The Port’s in-house Engineering Team were presented with a testing challenge last week when problems were encountered with the Prince George (PG) Lock. The small but skilled and agile team were already fighting on several fronts to repair storm damage caused to port property and coast defences over recent weeks so were well equipped to take on another challenging task!
The standard procedure is to install the stop-logs (or dam plates) at one end of the lock and then wait for the water to be pumped out before erecting access scaffolding and carrying out the repairs. The scaffold, pumps and stop-logs then need to be removed before the lock can be re-commissioned.
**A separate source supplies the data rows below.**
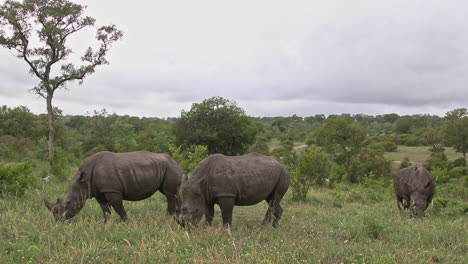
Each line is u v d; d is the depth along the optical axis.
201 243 7.37
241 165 8.83
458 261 6.84
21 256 6.34
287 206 13.35
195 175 8.58
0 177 11.91
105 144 60.09
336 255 6.87
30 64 31.33
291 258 6.59
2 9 29.17
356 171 38.53
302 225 9.52
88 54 33.50
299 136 108.81
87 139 65.06
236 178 8.62
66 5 31.48
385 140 96.44
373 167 39.56
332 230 9.07
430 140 77.12
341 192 17.61
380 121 182.50
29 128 64.75
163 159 10.01
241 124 51.34
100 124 65.12
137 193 9.49
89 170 9.17
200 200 8.44
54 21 31.44
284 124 155.25
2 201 10.90
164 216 9.91
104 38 33.50
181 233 7.87
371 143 83.75
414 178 11.88
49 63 31.62
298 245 7.27
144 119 117.38
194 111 50.81
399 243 7.88
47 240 7.29
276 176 9.33
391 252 7.23
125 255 6.63
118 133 57.16
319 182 20.14
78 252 6.56
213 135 49.81
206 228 8.24
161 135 50.66
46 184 15.41
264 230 8.65
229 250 6.96
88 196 9.16
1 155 40.47
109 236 7.65
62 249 6.80
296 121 186.88
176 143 51.06
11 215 8.84
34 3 29.91
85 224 8.45
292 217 10.59
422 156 73.81
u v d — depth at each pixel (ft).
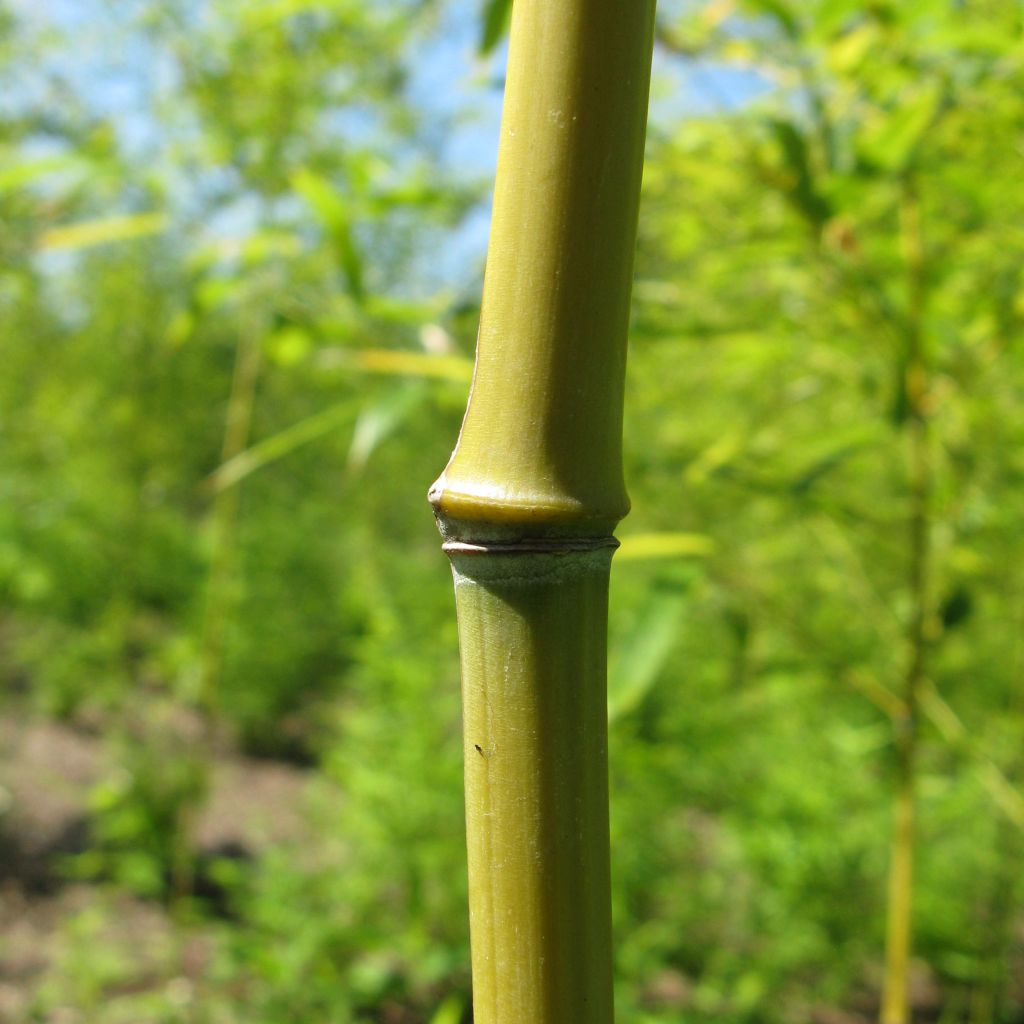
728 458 1.63
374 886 3.09
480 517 0.52
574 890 0.53
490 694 0.53
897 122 1.26
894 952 1.57
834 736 2.71
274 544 5.79
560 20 0.49
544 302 0.51
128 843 3.90
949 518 1.80
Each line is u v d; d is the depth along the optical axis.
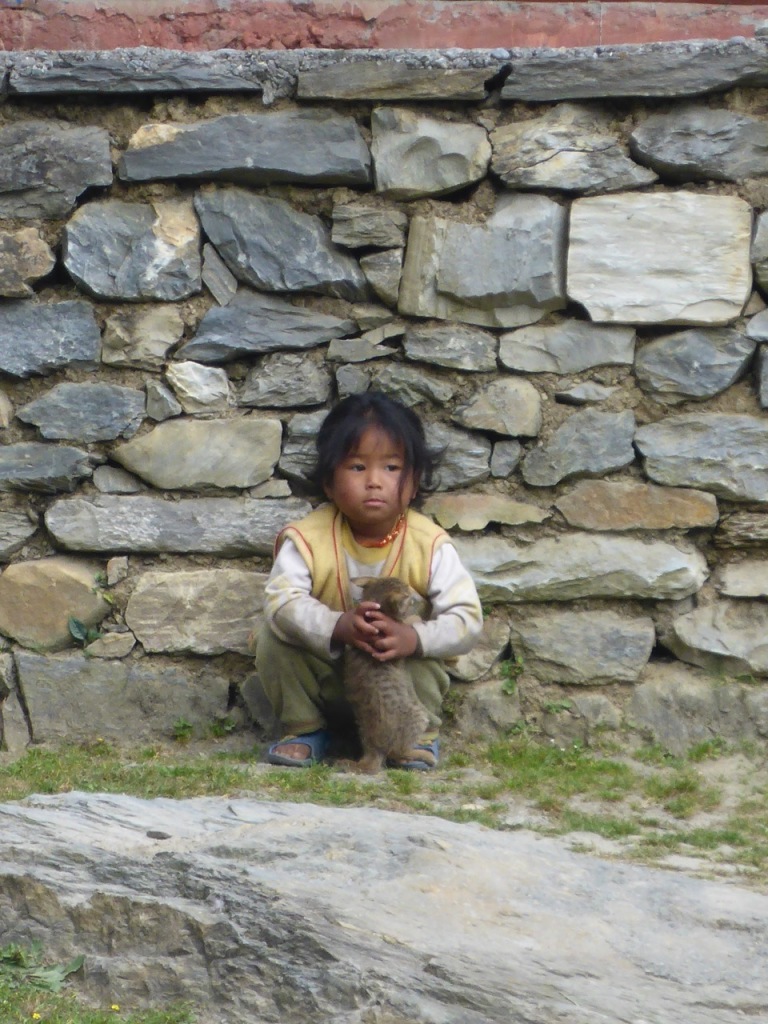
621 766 9.12
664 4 10.61
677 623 9.60
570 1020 5.36
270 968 5.76
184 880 6.34
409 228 9.61
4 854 6.63
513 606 9.66
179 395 9.66
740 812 8.44
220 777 8.58
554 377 9.63
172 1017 5.67
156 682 9.63
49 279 9.75
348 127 9.53
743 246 9.45
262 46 10.48
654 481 9.58
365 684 8.79
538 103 9.56
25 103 9.72
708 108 9.52
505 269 9.52
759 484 9.52
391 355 9.70
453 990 5.54
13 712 9.65
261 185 9.66
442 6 10.55
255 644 9.34
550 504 9.66
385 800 8.26
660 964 6.00
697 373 9.52
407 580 9.08
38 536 9.80
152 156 9.52
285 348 9.65
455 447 9.64
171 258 9.59
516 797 8.58
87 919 6.16
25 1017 5.62
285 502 9.68
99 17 10.44
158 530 9.61
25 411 9.66
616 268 9.48
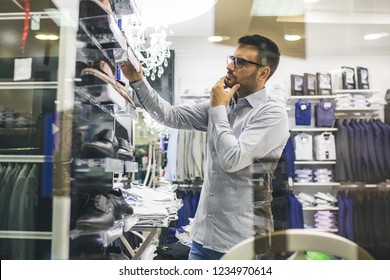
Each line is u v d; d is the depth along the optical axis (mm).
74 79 731
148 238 1168
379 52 2402
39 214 705
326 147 2008
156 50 1715
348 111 2273
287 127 1050
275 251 700
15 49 750
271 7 1910
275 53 1064
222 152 969
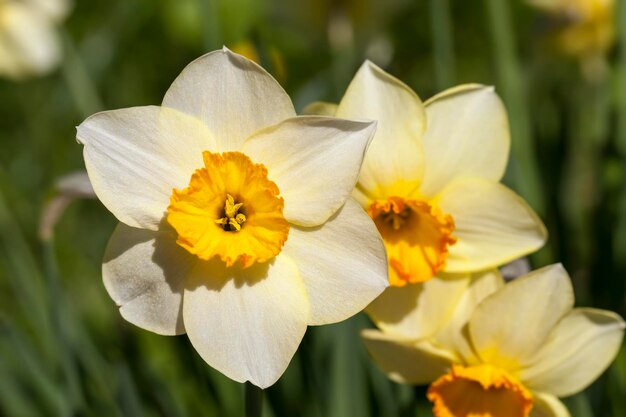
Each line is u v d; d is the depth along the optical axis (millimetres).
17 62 717
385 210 459
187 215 427
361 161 428
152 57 876
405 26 876
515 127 573
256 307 429
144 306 433
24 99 866
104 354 637
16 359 601
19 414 571
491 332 470
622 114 577
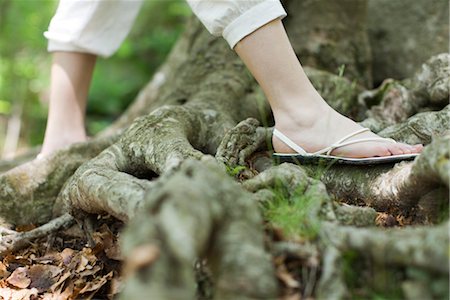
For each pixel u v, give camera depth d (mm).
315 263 1156
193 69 2680
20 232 1909
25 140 4883
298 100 1696
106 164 1772
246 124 1868
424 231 1130
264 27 1655
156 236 986
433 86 2158
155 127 1833
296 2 2742
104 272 1655
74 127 2279
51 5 4977
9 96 5000
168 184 1072
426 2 2832
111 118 4832
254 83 2475
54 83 2277
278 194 1397
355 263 1167
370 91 2486
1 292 1614
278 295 1118
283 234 1228
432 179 1373
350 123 1697
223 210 1087
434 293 1075
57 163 2090
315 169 1731
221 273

To keep the shut-down time to a minimum the team came up with the idea of bringing in a 90 tonne mobile crane to help support the gate during the work, whilst using the controlled water level inside the lock to allow two divers in suits to work at a convenient height on the bearings without the need for scaffolding and at no risk of falling.
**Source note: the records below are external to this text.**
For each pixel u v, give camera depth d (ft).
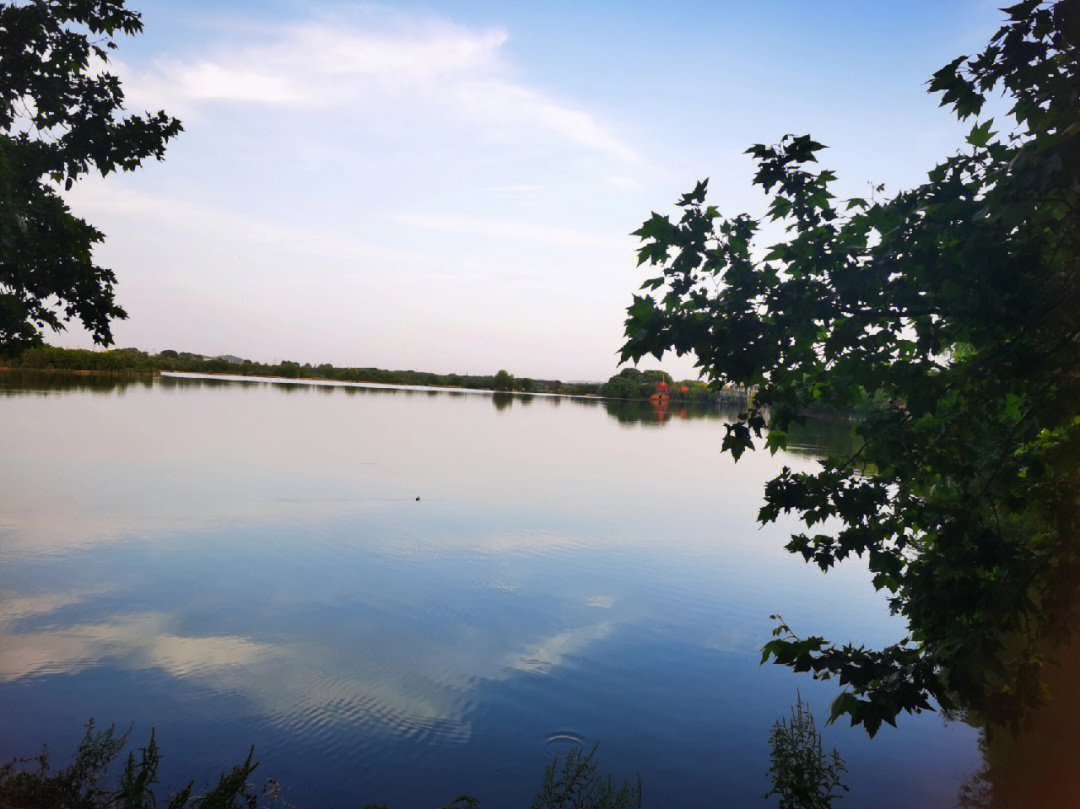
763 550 56.70
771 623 39.70
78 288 28.04
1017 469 13.15
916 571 14.75
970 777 24.18
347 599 40.32
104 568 43.19
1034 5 10.67
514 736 25.91
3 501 59.36
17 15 24.80
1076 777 23.32
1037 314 11.59
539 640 35.73
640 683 30.99
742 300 13.16
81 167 27.37
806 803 20.77
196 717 25.61
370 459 102.17
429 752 24.23
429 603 40.47
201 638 33.17
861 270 12.46
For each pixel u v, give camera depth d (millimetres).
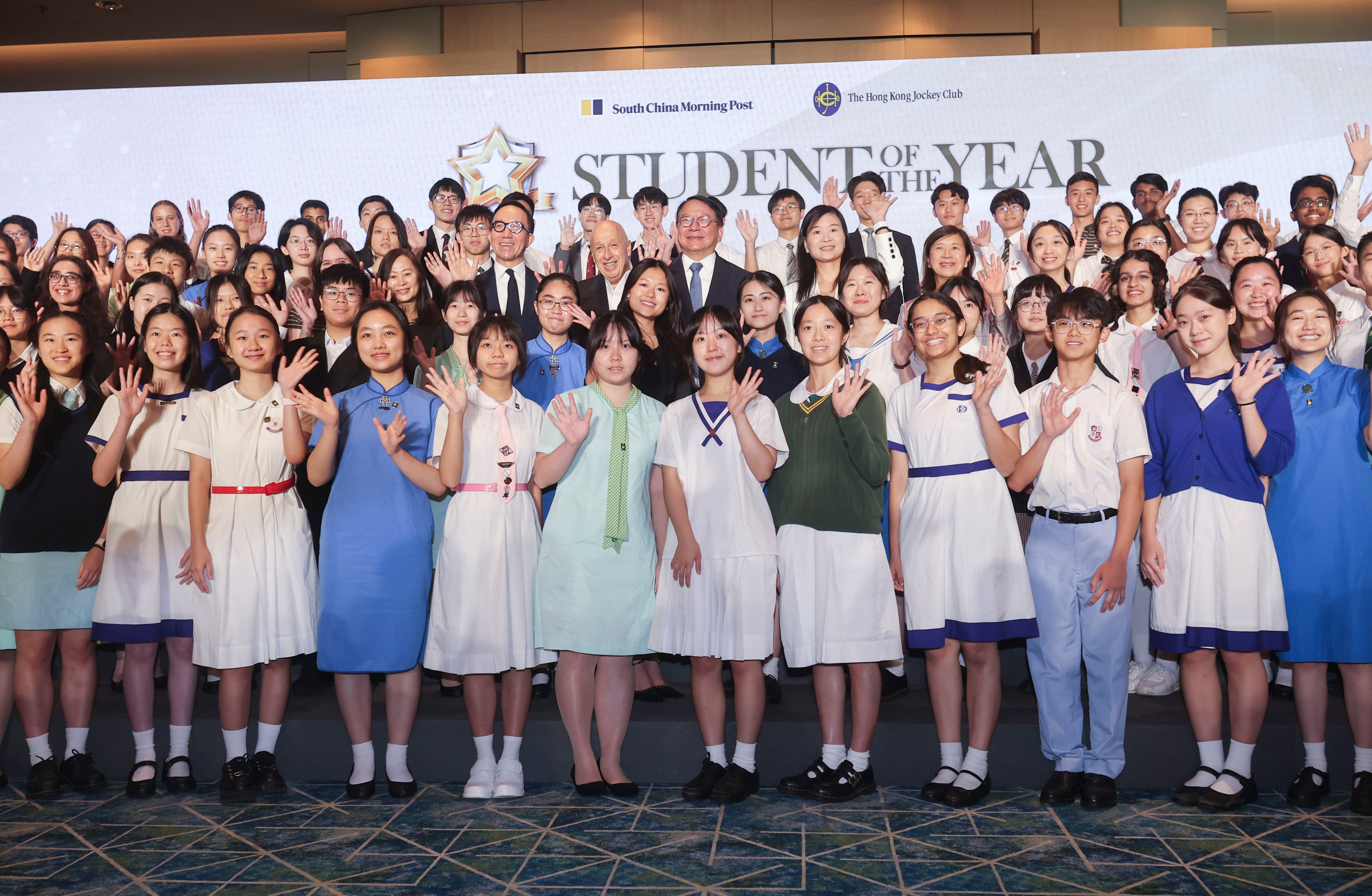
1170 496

Ryan Baker, having bravely plunged into the freezing water in his diving dry-suit, commented “I don’t mind getting cold and wet if it means the length of work is reduced and we can keep the Port operational.”
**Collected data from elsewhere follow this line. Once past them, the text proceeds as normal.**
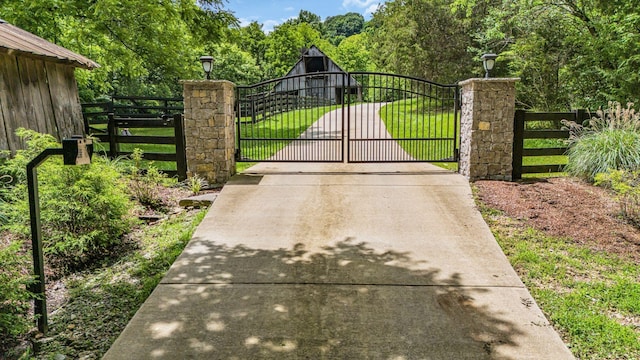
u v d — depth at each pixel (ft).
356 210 16.17
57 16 33.17
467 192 18.06
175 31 40.55
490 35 40.88
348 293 10.54
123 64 37.99
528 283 11.02
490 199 17.22
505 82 19.53
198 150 20.25
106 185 13.99
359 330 9.02
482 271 11.63
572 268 11.78
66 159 8.80
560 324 9.16
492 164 20.04
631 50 29.04
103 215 13.64
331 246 13.28
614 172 15.80
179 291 10.73
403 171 21.95
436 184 19.25
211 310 9.85
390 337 8.77
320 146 33.63
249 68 111.34
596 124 20.63
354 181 19.85
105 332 9.35
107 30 34.68
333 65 105.81
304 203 16.96
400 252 12.83
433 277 11.32
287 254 12.76
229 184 19.60
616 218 15.11
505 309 9.78
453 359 8.06
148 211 17.15
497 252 12.76
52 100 21.50
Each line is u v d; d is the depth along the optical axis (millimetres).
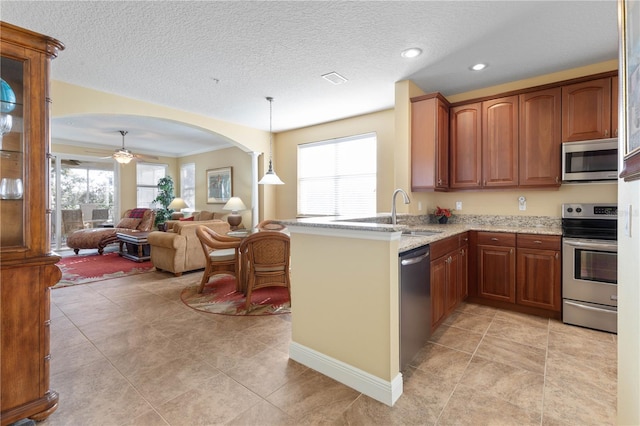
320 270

The result was that the lock was only out of action for five hours instead of five days, keeping the main Prince Philip (PP) Lock free of small fishing and leisure vessels for an increasingly busy commercial fleet.
Deputy Port Engineer, Brian Rousell said “In our ongoing efforts to improve the public experience of crossing the locks we had cleared several sections of fencing and disused bollards from the North West corner of the PG Lock. This helped with getting the large mobile crane into position, allowing us to do the work quickly and safely.”